In case you were wondering: Yes, Rick Perry is Moses in that scenario.
I wrote on Wednesday about one potential spoiler in Rep. Michele Bachmann's presidential campaign: her husband, Marcus. Marcus is a non-certified Christian therapist who operates a clinic called Bachmann & Associates, which has been accused of practicing "reparative" therapy to supposedly turn gay people straight. It's a practice that's been rejected by every major psychologial and psychiatric organization, but given Marcus Bachmann's assertions that gays need to be "educated" like "barbarians," that doesn't seem like a deal-breaker. Marcus has previously denied that the clinic is involved in "reparative" therapy while conceding that his clinic would, hypothetically, be open to that kind of thing, but only if a patient specifically asked to be cured.

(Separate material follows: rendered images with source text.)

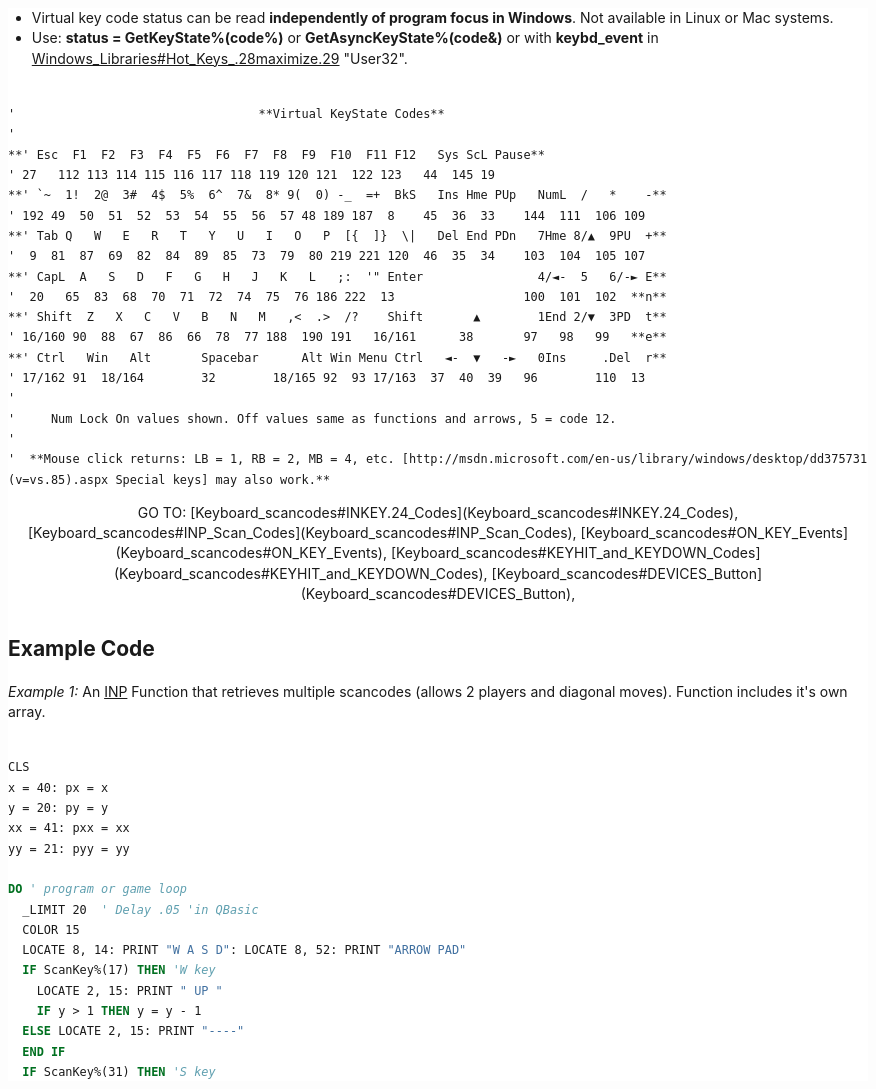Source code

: 
* Virtual key code status can be read **independently of program focus in Windows**. Not available in Linux or Mac systems.
* Use: **status <nowiki>=</nowiki> GetKeyState%(code%)** or **GetAsyncKeyState%(code&)** or with **keybd_event** in [Windows_Libraries#Hot_Keys_.28maximize.29](Windows_Libraries#Hot_Keys_.28maximize.29) "User32".



```text

'                                  **Virtual KeyState Codes**
'
**' Esc  F1  F2  F3  F4  F5  F6  F7  F8  F9  F10  F11 F12   Sys ScL Pause**                  
' 27   112 113 114 115 116 117 118 119 120 121  122 123   44  145 19
**' `~  1!  2@  3#  4$  5%  6^  7&  8* 9(  0) -_  =+  BkS   Ins Hme PUp   NumL  /   *    -** 
' 192 49  50  51  52  53  54  55  56  57 48 189 187  8    45  36  33    144  111  106 109
**' Tab Q   W   E   R   T   Y   U   I   O   P  [{  ]}  \|   Del End PDn   7Hme 8/▲  9PU  +**
'  9  81  87  69  82  84  89  85  73  79  80 219 221 120  46  35  34    103  104  105 107
**' CapL  A   S   D   F   G   H   J   K   L   ;:  '" Enter                4/◄-  5   6/-► E**
'  20   65  83  68  70  71  72  74  75  76 186 222  13                  100  101  102  **n**                                                                                                                          
**' Shift  Z   X   C   V   B   N   M   ,<  .>  /?    Shift       ▲        1End 2/▼  3PD  t**
' 16/160 90  88  67  86  66  78  77 188  190 191   16/161      38       97   98   99   **e**                                                                                       
**' Ctrl   Win   Alt       Spacebar      Alt Win Menu Ctrl   ◄-  ▼   -►   0Ins     .Del  r**
' 17/162 91  18/164        32        18/165 92  93 17/163  37  40  39   96        110  13
'
'     Num Lock On values shown. Off values same as functions and arrows, 5 = code 12.
'
'  **Mouse click returns: LB = 1, RB = 2, MB = 4, etc. [http://msdn.microsoft.com/en-us/library/windows/desktop/dd375731(v=vs.85).aspx Special keys] may also work.**

```



<center>GO TO: [Keyboard_scancodes#INKEY.24_Codes](Keyboard_scancodes#INKEY.24_Codes), [Keyboard_scancodes#INP_Scan_Codes](Keyboard_scancodes#INP_Scan_Codes), [Keyboard_scancodes#ON_KEY_Events](Keyboard_scancodes#ON_KEY_Events), [Keyboard_scancodes#KEYHIT_and_KEYDOWN_Codes](Keyboard_scancodes#KEYHIT_and_KEYDOWN_Codes), [Keyboard_scancodes#DEVICES_Button](Keyboard_scancodes#DEVICES_Button), </center>

## Example Code

*Example 1:* An [INP](INP) Function that retrieves multiple scancodes (allows 2 players and diagonal moves). Function includes it's own array.


```vb

CLS
x = 40: px = x
y = 20: py = y
xx = 41: pxx = xx
yy = 21: pyy = yy

DO ' program or game loop
  _LIMIT 20  ' Delay .05 'in QBasic
  COLOR 15
  LOCATE 8, 14: PRINT "W A S D": LOCATE 8, 52: PRINT "ARROW PAD"
  IF ScanKey%(17) THEN 'W key
    LOCATE 2, 15: PRINT " UP "
    IF y > 1 THEN y = y - 1
  ELSE LOCATE 2, 15: PRINT "----" 
  END IF
  IF ScanKey%(31) THEN 'S key
```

Now, writing at The Nation, Mariah Blake offers an account that seems to refute Bachmann's previous denials and shed new light on the family's ties to the "ex-gay" movement:
In the summer of 2004, Andrew Ramirez, who was just about to enter his senior year of high school, worked up the nerve to tell his family he was gay. His mother took the news in stride, but his stepfather, a conservative Christian, was outraged. "He said it was wrong, an abomination, that it was something he would not tolerate in his house," Ramirez recalls. A few weeks later, his parents marched him into the office of Bachmann & Associates, a Christian counseling center in Lake Elmo, Minnesota, which is owned by Michele Bachmann’s husband, Marcus. From the outset, Ramirez says, his therapist—one of roughly twenty employed at the Lake Elmo clinic—made it clear that renouncing his sexual orientation was the only moral choice. "He basically said being gay was not an acceptable lifestyle in God’s eyes," Ramirez recalls. According to Ramirez, his therapist then set about trying to "cure" him. Among other things, he urged Ramirez to pray and read the Bible, particularly verses that cast homosexuality as an abomination, and referred him to a local church for people who had given up the "gay lifestyle." He even offered to set Ramirez up with an ex-lesbian mentor.
The gay rights group Truth Wins Out, meanwhile, just released the results of their own hidden-camera investigation into Bachmann & Associates. That report is cited in Blake's piece, and tells a similar story—the Truth Wins Out operative, John M. Becker, asked the clinic to cure his homosexuality and then described in detail the ensuing therapy sessions.
It's worth noting that this isn't just a story about a campaign spouse. When Michele Bachmann brags about starting a family business on the campaign trail, this is the business she's talking about; it's very much her clinic too—she lists it as an asset on her financial disclosure forms. Marcus, meanwhile, has said that he is his wife's top political "strategist." So what does this all mean? For one thing, it suggests that Marcus Bachmann lied about his clinic's activities. It's possible, I suppose, that he really didn't know what was going on at the clinic, but if that was the case, it seems odd that, as Blake notes, he'd hawk the memoir of a noted "ex-gay" activist at the clinic.
It also raises some serious questions. Reparative therapy isn't covered under most insurance plans. How did Bachmann & Associates describe the treatment when they billed insurance companies? Or did patients just pay out of pocket? And what does this mean for Bachmann and Associates' government funding? As the Minnesota Independent's Andy Birkey has noted, Bachmann & Associates has received $30,000 in state funds.